Background:
New treatment options are needed for patients (pts) with relapsed or refractory (R/R) B-cell non-Hodgkin lymphoma (B-NHL), especially those with aggressive B-NHL. MBS303 is a CD20×CD3 T-cell-engaging bispecific antibody that has a novel 2:1 (CD20:CD3) configuration to kill malignant B cells. This dose-escalation phase Ⅰ trial evaluated the safety and efficacy of single-agent MBS303 in pts with R/R NHL (NCT05806099).
Methods:
Pts with refractory or relapse (R/R) NHL with ≥1 prior line of therapy that must including anti-CD20 antibody (diffuse large B-cell lymphoma not otherwise specified [DLBCL NOS], high-grade B-cell lymphoma [HGBCL], primary mediastinal large B-cell lymphoma [PMBCL], transformed follicular lymphoma [trFL] or follicular lymphoma [FL]) were enrolled. The dose-escalation part (7 cohorts ranging from 0.45 to 30 mg) of this phase I, multicenter, single-arm, open-label clinical trial has enrolled at 4 study sites in China. The study objectives include safety, dose finding (Recommended Phase II Dose), and antitumor activity. Eligible pts received intravenous (IV) step-up dosing (SUD) of MBS303 in a 28-day dose limiting toxicity (DLT) period, and then a target dose from C2D1 every 3 weeks for up to 17 cycles or until disease progression or unacceptable toxicity. Response was investigator-assessed using Lugano criteria (Cheson et al. JCO 2014).
Results:
As of Jul 20th, 2024, 4 cohorts were enrolled. Ten pts who received ≥1 dose of study treatment were evaluable. Median age was 56 years (range: 51-70), 70% were female and 80% of pts had Ann Arbor stage III/IV. The median number of prior therapies received was 2.5 (range: 1-4; ≥3 prior therapies: 50%). Most pts (80%) were refractory to prior therapy and 7 pts (70%) were refractory to any line of prior CD20 therapy. The median number of MBS303 cycles administered was 3.5 (range: 1-16).
Maximum tolerated dose was not reached. Three pts (30%) experienced cytokine release syndrome (CRS), and all were grade [G]1-2, no G 3 or higher. Most CRS occurred in 1st cycle, and resolved within 48 hours. No pts experienced neurologic events.

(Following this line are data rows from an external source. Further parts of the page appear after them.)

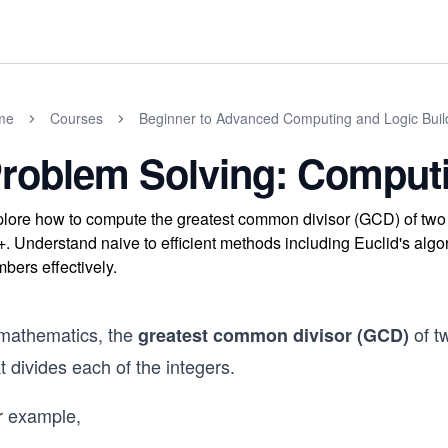
me
Courses
Beginner to Advanced Computing and Logic Buil
roblem Solving: Compu
lore how to compute the greatest common divisor (GCD) of two 
. Understand naive to efficient methods including Euclid's algor
bers effectively.
 mathematics, the
of tw
greatest common divisor (GCD)
t divides each of the integers.
r example,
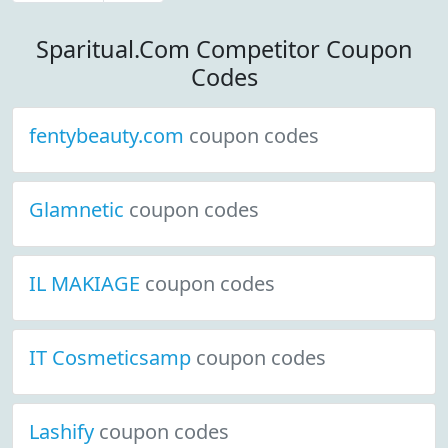
Sparitual.Com Competitor Coupon
Codes
fentybeauty.com
coupon codes
Glamnetic
coupon codes
IL MAKIAGE
coupon codes
IT Cosmeticsamp
coupon codes
Lashify
coupon codes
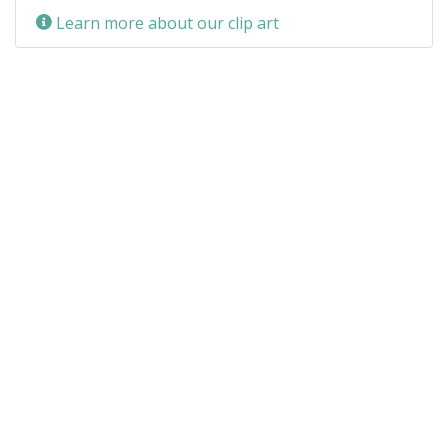
Learn more about our clip art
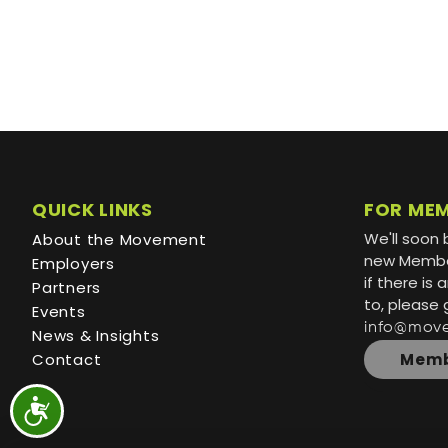
QUICK LINKS
FOR ME
We'll soon 
About the Movement
new Member
Employers
if there is
Partners
to, please 
Events
info@mov
News & Insights
Contact
Memb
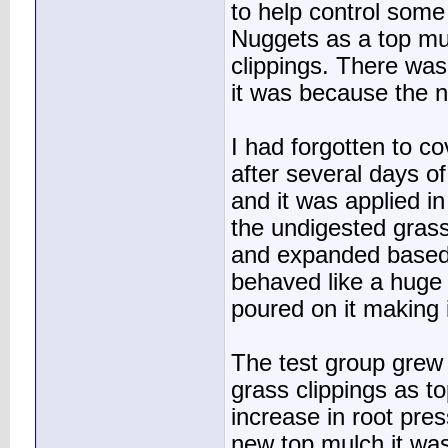
to help control some
Nuggets as a top mu
clippings. There was
it was because the n
I had forgotten to c
after several days o
and it was applied in
the undigested grass
and expanded based o
behaved like a huge
poured on it making i
The test group grew
grass clippings as to
increase in root pre
new top mulch it was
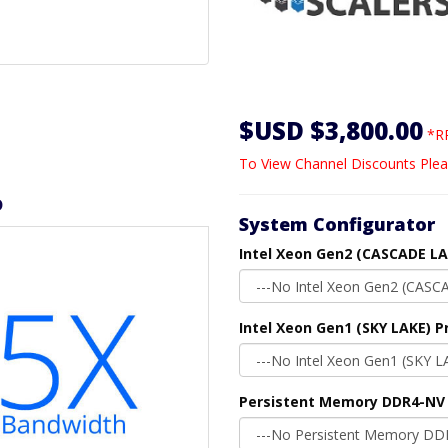
$USD $3,800.00
*RR
To View Channel Discounts Plea
D
System Configurator
Intel Xeon Gen2 (CASCADE LA
Intel Xeon Gen1 (SKY LAKE) P
Persistent Memory DDR4-NV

Three pts (30%) experienced serious adverse events (SAE) related to MBS303, 2 pts with infection and 1 pt with aminotransferase increased.
In R/R B-NHL pts received MBS303 ≥9 mg (n=7), the objective response rate (ORR) was 71%, and complete metabolic response (CMR) was 43% (all in 9 mg). In FL pts of 9 mg (n=2), ORR and CMR were both 100%. Even at first cohort with target dose of 0.45 mg, response was also observed and this pt with r/r DLBCL achieved partial response.
Conclusion:
This study demonstrated that in pts with refractory, aggressive B-NHL, MBS303 showed favorable safety and remarkable antitumor activity in the preliminary data, even at low doses.
No relevant conflicts of interest to declare.